The hornets swarmed towards Diana and Jimmy. In moments, they were both dancing along with Rory.
As panic set in, Diana shouted, “C’mon! We got to get back to your family!” She turned toward the clearing, then pelted down the path toward the Cavanaugh’s shelter.
The angry insects followed the three children. At the edge of the shelter area, Rory headed for the Cavanaugh’s brown sedan and slammed the door in their faces. Diana heard the loud thunk of the automatic door locks.
After a moment’s hesitation, Diana and Jimmy ran the few feet to the next car. Jimmy yanked open the rear door and they both jumped inside. Only when she heard the solid clack of the door closing did Diana feel safe enough to look around them.
As Jimmy killed the last hornets that had followed them inside, she said, “We are so in trouble. Look where we are.”
Jimmy groaned. “This is Paddy’s police car.” He checked the door locks just to be sure, then sat back. “We’re locked in. We can’t even open the windows.”
“Maybe Rory will—”
Jimmy’s little brother stood with his nose almost pressed against the glass. His mouth was moving but they couldn’t understand him. He must have guessed that, because he put his thumbs in his ears, waggled his fingers and stuck his tongue out at them.
Then he ran off toward the firepit where they knew Fergus, Jimmy’s father, was grilling the meat for the supper.
Jimmy said gloomily, “We are so busted.”
It seemed like an eternity to Diana before she saw Jimmy’s mother, father, and uncle stalking their way toward their temporary prison.
Paddy opened the rear door of the patrol car, while Jimmy’s parents stood back, waiting to interrogate them.
“Well?” Fergus demanded.
“Uh,” Jimmy began, “hornets attacked us.

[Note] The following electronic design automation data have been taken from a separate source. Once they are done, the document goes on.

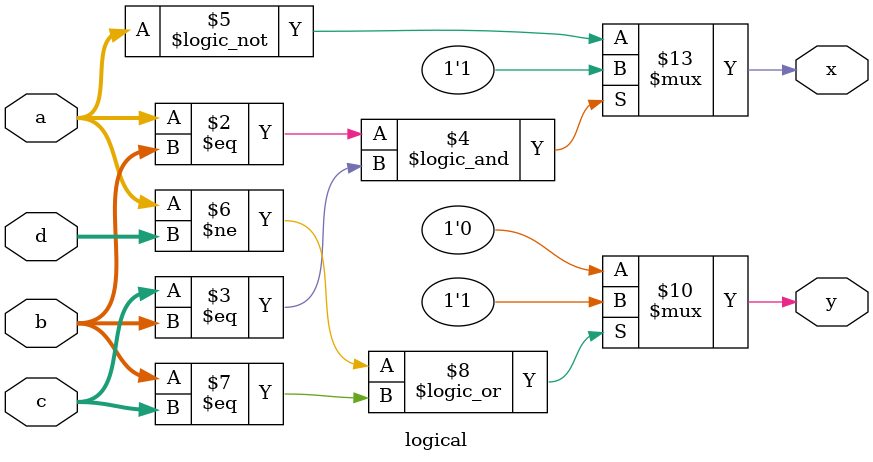
<source format=v>
module logical(
  input [3:0]a,b,c,d,
  output reg x,y);

  always @(*) begin
	if ((a==b)&&(c==b)) 
	x=1;   
	else
	x=!a;

	if((a!=d)||(b==c))
	y=1;                
	else
	y=0;                
  end
endmodule

</source>
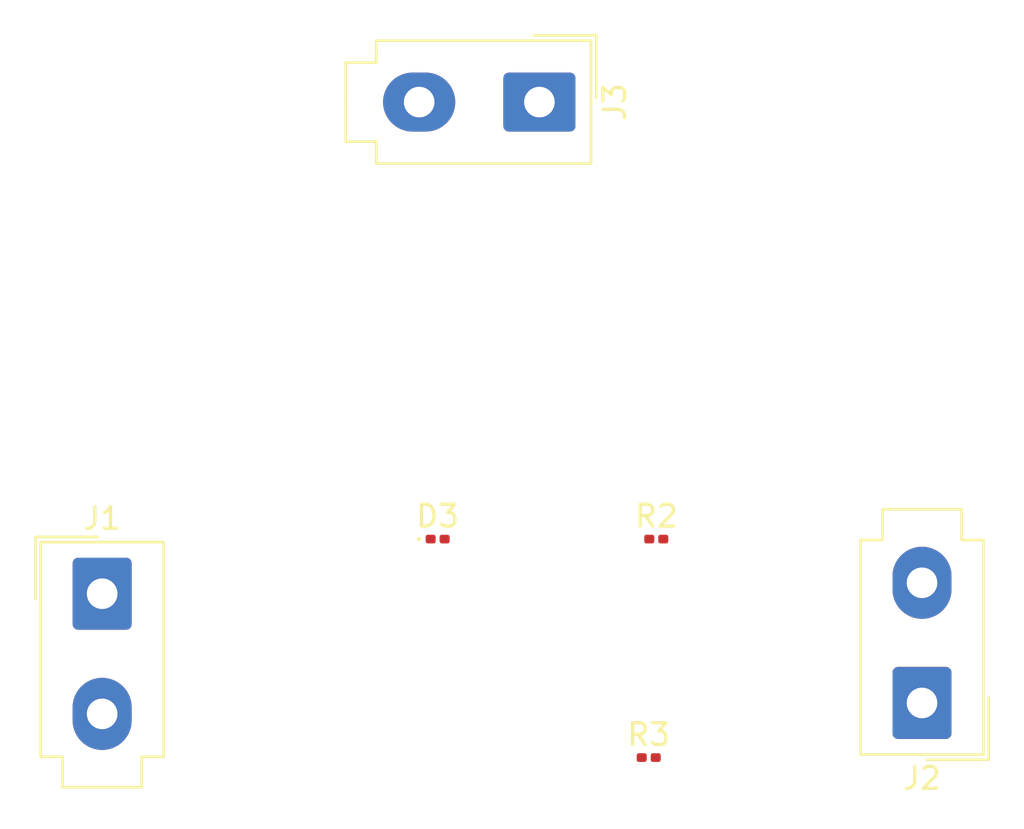
<source format=kicad_pcb>
(kicad_pcb (version 20211014) (generator pcbnew)

  (general
    (thickness 1.6)
  )

  (paper "A4")
  (layers
    (0 "F.Cu" signal)
    (31 "B.Cu" signal)
    (32 "B.Adhes" user "B.Adhesive")
    (33 "F.Adhes" user "F.Adhesive")
    (34 "B.Paste" user)
    (35 "F.Paste" user)
    (36 "B.SilkS" user "B.Silkscreen")
    (37 "F.SilkS" user "F.Silkscreen")
    (38 "B.Mask" user)
    (39 "F.Mask" user)
    (40 "Dwgs.User" user "User.Drawings")
    (41 "Cmts.User" user "User.Comments")
    (42 "Eco1.User" user "User.Eco1")
    (43 "Eco2.User" user "User.Eco2")
    (44 "Edge.Cuts" user)
    (45 "Margin" user)
    (46 "B.CrtYd" user "B.Courtyard")
    (47 "F.CrtYd" user "F.Courtyard")
    (48 "B.Fab" user)
    (49 "F.Fab" user)
    (50 "User.1" user)
    (51 "User.2" user)
    (52 "User.3" user)
    (53 "User.4" user)
    (54 "User.5" user)
    (55 "User.6" user)
    (56 "User.7" user)
    (57 "User.8" user)
    (58 "User.9" user)
  )

  (setup
    (pad_to_mask_clearance 0)
    (pcbplotparams
      (layerselection 0x00010fc_ffffffff)
      (disableapertmacros false)
      (usegerberextensions false)
      (usegerberattributes true)
      (usegerberadvancedattributes true)
      (creategerberjobfile true)
      (svguseinch false)
      (svgprecision 6)
      (excludeedgelayer true)
      (plotframeref false)
      (viasonmask false)
      (mode 1)
      (useauxorigin false)
      (hpglpennumber 1)
      (hpglpenspeed 20)
      (hpglpendiameter 15.000000)
      (dxfpolygonmode true)
      (dxfimperialunits true)
      (dxfusepcbnewfont true)
      (psnegative false)
      (psa4output false)
      (plotreference true)
      (plotvalue true)
      (plotinvisibletext false)
      (sketchpadsonfab false)
      (subtractmaskfromsilk false)
      (outputformat 1)
      (mirror false)
      (drillshape 1)
      (scaleselection 1)
      (outputdirectory "")
    )
  )

  (net 0 "")
  (net 1 "GND")
  (net 2 "Net-(D1-Pad2)")
  (net 3 "+3V3")
  (net 4 "Net-(J3-Pad1)")
  (net 5 "unconnected-(J3-Pad2)")

  (footprint "RCAS_Resistor_SMD:R_0201_0603Metric" (layer "F.Cu") (at 165 132.5))

  (footprint "RCAS_Resistor_SMD:R_0201_0603Metric" (layer "F.Cu") (at 165.345 122.5))

  (footprint "RCAS_Connector_Molex:Molex_Mini-Fit_Jr_5566-02A_2x01_P4.20mm_Vertical" (layer "F.Cu") (at 177.5 130 180))

  (footprint "RCAS_Connector_Molex:Molex_Mini-Fit_Jr_5566-02A_2x01_P4.20mm_Vertical" (layer "F.Cu") (at 160 102.5 -90))

  (footprint "RCAS_Connector_Molex:Molex_Mini-Fit_Jr_5566-02A_2x01_P4.20mm_Vertical" (layer "F.Cu") (at 140 125))

  (footprint "RCAS_Diode_SMD:D_0201_0603Metric" (layer "F.Cu") (at 155.345 122.5))

)

</source>
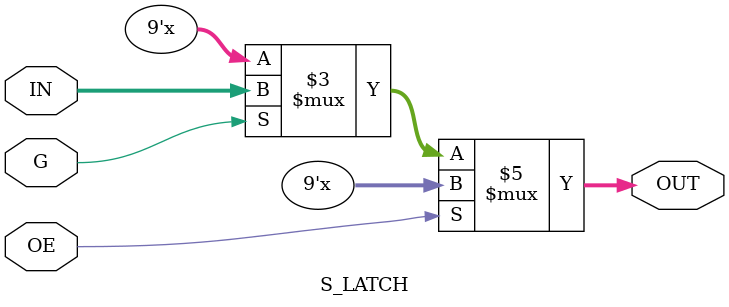
<source format=sv>

module S_LATCH (
	input [8:0]IN,		// Data input
	input G,				// Set input (active high)
	input OE,			// Output enable input (active low)
	output [8:0]OUT	// Data Output
);

    always @(IN, G, OE)
    begin
        if (!OE)
        begin
            if (G)
                OUT <= IN; // Set the output to the input value when G is asserted
            // Note: If G is not asserted (G=0), the output retains its previous value.
        end
    end

	
endmodule
</source>
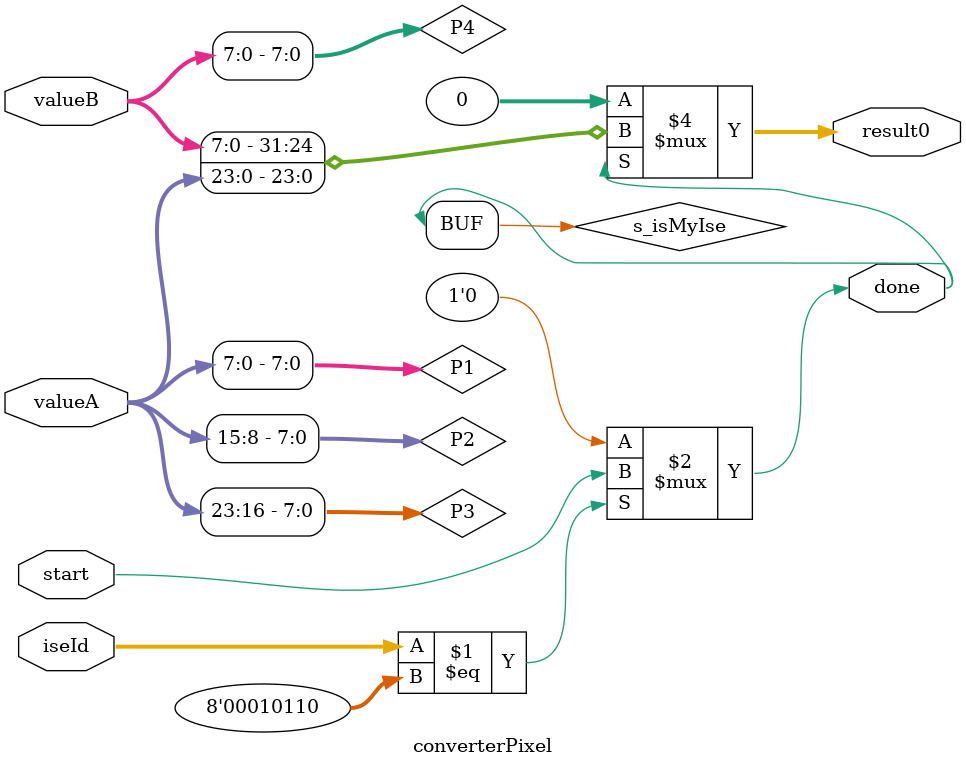
<source format=v>
module converterPixel #(parameter [7:0] customInstructionId = 8'd22 )
(
    input  wire        start,
    input  wire [31:0] valueA, // {00, P3, P2, P1}
    input  wire [31:0] valueB, // {00, P5, 00, P4}
    input  wire [7:0]  iseId,
    output wire        done,
    output wire [31:0] result0, // First 4 pixels: {P4, P3, P2, P1}
);

    wire s_isMyIse = (iseId == customInstructionId) ? start : 1'b0;

    // Extract pixels from inputs
    wire [7:0] P3 = valueA[23:16];
    wire [7:0] P2 = valueA[15:8];
    wire [7:0] P1 = valueA[7:0];

    wire [7:0] P4 = valueB[7:0];

    assign done    = s_isMyIse;
    assign result0 = (s_isMyIse == 1'b1) ? {P4, P3, P2, P1} : 32'd0;
endmodule

</source>
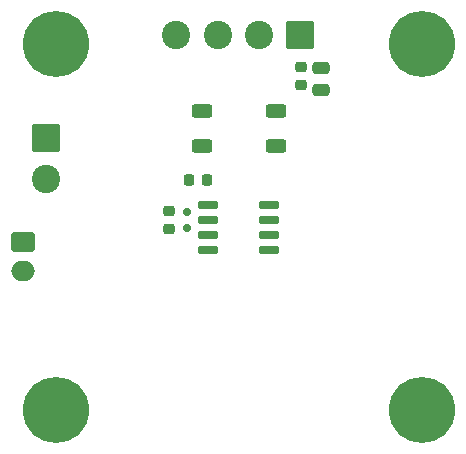
<source format=gbs>
%TF.GenerationSoftware,KiCad,Pcbnew,9.0.7*%
%TF.CreationDate,2026-01-27T18:23:45+01:00*%
%TF.ProjectId,NEMA17_FOC_Driver,4e454d41-3137-45f4-964f-435f44726976,rev?*%
%TF.SameCoordinates,Original*%
%TF.FileFunction,Soldermask,Bot*%
%TF.FilePolarity,Negative*%
%FSLAX46Y46*%
G04 Gerber Fmt 4.6, Leading zero omitted, Abs format (unit mm)*
G04 Created by KiCad (PCBNEW 9.0.7) date 2026-01-27 18:23:45*
%MOMM*%
%LPD*%
G01*
G04 APERTURE LIST*
G04 Aperture macros list*
%AMRoundRect*
0 Rectangle with rounded corners*
0 $1 Rounding radius*
0 $2 $3 $4 $5 $6 $7 $8 $9 X,Y pos of 4 corners*
0 Add a 4 corners polygon primitive as box body*
4,1,4,$2,$3,$4,$5,$6,$7,$8,$9,$2,$3,0*
0 Add four circle primitives for the rounded corners*
1,1,$1+$1,$2,$3*
1,1,$1+$1,$4,$5*
1,1,$1+$1,$6,$7*
1,1,$1+$1,$8,$9*
0 Add four rect primitives between the rounded corners*
20,1,$1+$1,$2,$3,$4,$5,0*
20,1,$1+$1,$4,$5,$6,$7,0*
20,1,$1+$1,$6,$7,$8,$9,0*
20,1,$1+$1,$8,$9,$2,$3,0*%
G04 Aperture macros list end*
%ADD10C,3.600000*%
%ADD11C,5.600000*%
%ADD12RoundRect,0.250000X-0.750000X0.600000X-0.750000X-0.600000X0.750000X-0.600000X0.750000X0.600000X0*%
%ADD13O,2.000000X1.700000*%
%ADD14RoundRect,0.250001X-0.949999X0.949999X-0.949999X-0.949999X0.949999X-0.949999X0.949999X0.949999X0*%
%ADD15C,2.400000*%
%ADD16RoundRect,0.150000X-0.725000X-0.150000X0.725000X-0.150000X0.725000X0.150000X-0.725000X0.150000X0*%
%ADD17RoundRect,0.225000X-0.250000X0.225000X-0.250000X-0.225000X0.250000X-0.225000X0.250000X0.225000X0*%
%ADD18RoundRect,0.250000X-0.625000X0.312500X-0.625000X-0.312500X0.625000X-0.312500X0.625000X0.312500X0*%
%ADD19RoundRect,0.225000X0.250000X-0.225000X0.250000X0.225000X-0.250000X0.225000X-0.250000X-0.225000X0*%
%ADD20RoundRect,0.150000X-0.200000X0.150000X-0.200000X-0.150000X0.200000X-0.150000X0.200000X0.150000X0*%
%ADD21RoundRect,0.250001X-0.949999X-0.949999X0.949999X-0.949999X0.949999X0.949999X-0.949999X0.949999X0*%
%ADD22RoundRect,0.225000X0.225000X0.250000X-0.225000X0.250000X-0.225000X-0.250000X0.225000X-0.250000X0*%
%ADD23RoundRect,0.250000X-0.475000X0.250000X-0.475000X-0.250000X0.475000X-0.250000X0.475000X0.250000X0*%
G04 APERTURE END LIST*
D10*
%TO.C,REF\u002A\u002A*%
X150000000Y-59000000D03*
D11*
X150000000Y-59000000D03*
%TD*%
D10*
%TO.C,REF\u002A\u002A*%
X150000000Y-90000000D03*
D11*
X150000000Y-90000000D03*
%TD*%
D10*
%TO.C,REF\u002A\u002A*%
X181000000Y-59000000D03*
D11*
X181000000Y-59000000D03*
%TD*%
D12*
%TO.C,J2*%
X147240000Y-75750000D03*
D13*
X147240000Y-78250000D03*
%TD*%
D14*
%TO.C,J1*%
X149222500Y-66920000D03*
D15*
X149222500Y-70420000D03*
%TD*%
D10*
%TO.C,REF\u002A\u002A*%
X181000000Y-90000000D03*
D11*
X181000000Y-90000000D03*
%TD*%
D16*
%TO.C,U3*%
X162925000Y-76405000D03*
X162925000Y-75135000D03*
X162925000Y-73865000D03*
X162925000Y-72595000D03*
X168075000Y-72595000D03*
X168075000Y-73865000D03*
X168075000Y-75135000D03*
X168075000Y-76405000D03*
%TD*%
D17*
%TO.C,C2*%
X170760000Y-60955000D03*
X170760000Y-62505000D03*
%TD*%
D18*
%TO.C,RSENS1*%
X168650000Y-64697500D03*
X168650000Y-67622500D03*
%TD*%
D19*
%TO.C,C9*%
X159630000Y-74675000D03*
X159630000Y-73125000D03*
%TD*%
D20*
%TO.C,D1*%
X161100000Y-74600000D03*
X161100000Y-73200000D03*
%TD*%
D18*
%TO.C,RSENS2*%
X162380000Y-64697500D03*
X162380000Y-67622500D03*
%TD*%
D21*
%TO.C,MotorConn1*%
X170720000Y-58200000D03*
D15*
X167220000Y-58200000D03*
X163720000Y-58200000D03*
X160220000Y-58200000D03*
%TD*%
D22*
%TO.C,C4*%
X162825000Y-70540000D03*
X161275000Y-70540000D03*
%TD*%
D23*
%TO.C,C3*%
X172490000Y-61000000D03*
X172490000Y-62900000D03*
%TD*%
M02*

</source>
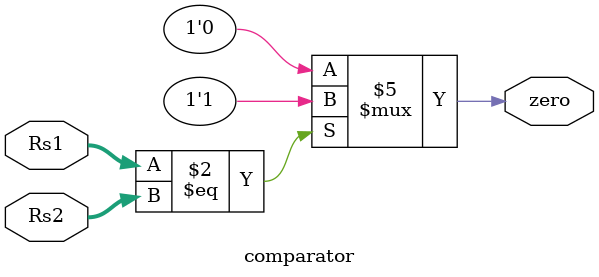
<source format=v>
module comparator(
    input [31:0] Rs1,
    input [31:0] Rs2,
    output reg zero
    );
    initial begin 
        zero <= 0;
    end
    always @(*) begin
        if(Rs1 == Rs2) begin
            zero <= 1;
        end
        else begin
            zero <= 0;
        end
    end
endmodule

</source>
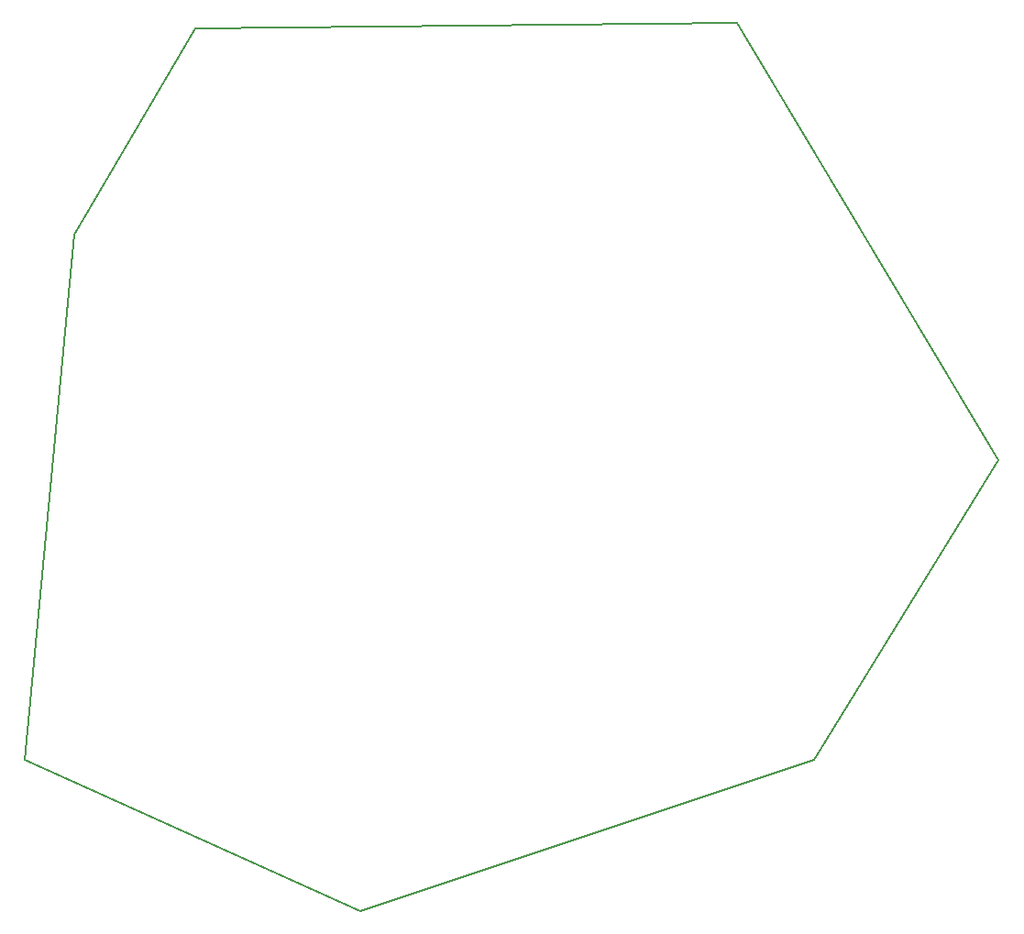
<source format=gbr>
G04 #@! TF.GenerationSoftware,KiCad,Pcbnew,(5.1.0)-1*
G04 #@! TF.CreationDate,2019-10-01T21:52:19-05:00*
G04 #@! TF.ProjectId,supercon-2019-blink,73757065-7263-46f6-9e2d-323031392d62,v01*
G04 #@! TF.SameCoordinates,Original*
G04 #@! TF.FileFunction,Other,User*
%FSLAX46Y46*%
G04 Gerber Fmt 4.6, Leading zero omitted, Abs format (unit mm)*
G04 Created by KiCad (PCBNEW (5.1.0)-1) date 2019-10-01 21:52:19*
%MOMM*%
%LPD*%
G04 APERTURE LIST*
%ADD10C,0.150000*%
G04 APERTURE END LIST*
D10*
X126238000Y-77470000D02*
X137414000Y-58420000D01*
X121666000Y-125984000D02*
X126238000Y-77470000D01*
X152654000Y-139954000D02*
X121666000Y-125984000D01*
X194564000Y-125984000D02*
X152654000Y-139954000D01*
X211582000Y-98298000D02*
X194564000Y-125984000D01*
X187452000Y-57912000D02*
X211582000Y-98298000D01*
X137414000Y-58420000D02*
X187452000Y-57912000D01*
M02*

</source>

In the woods.”
“That’s not what Rory says. He said you had fireworks out in the woods.”
“We were careful,” Diana offered.
“Diana hadn’t ever set off fireworks so I was just showing her—”
“Doesn’t matter,” Jimmy’s ma said.
“Diana, I think you’d better go sit with Vonne. Jimmy’s going to be busy for awhile.”
The last Diana saw was Jimmy’s ma grabbing his ear and leading him away.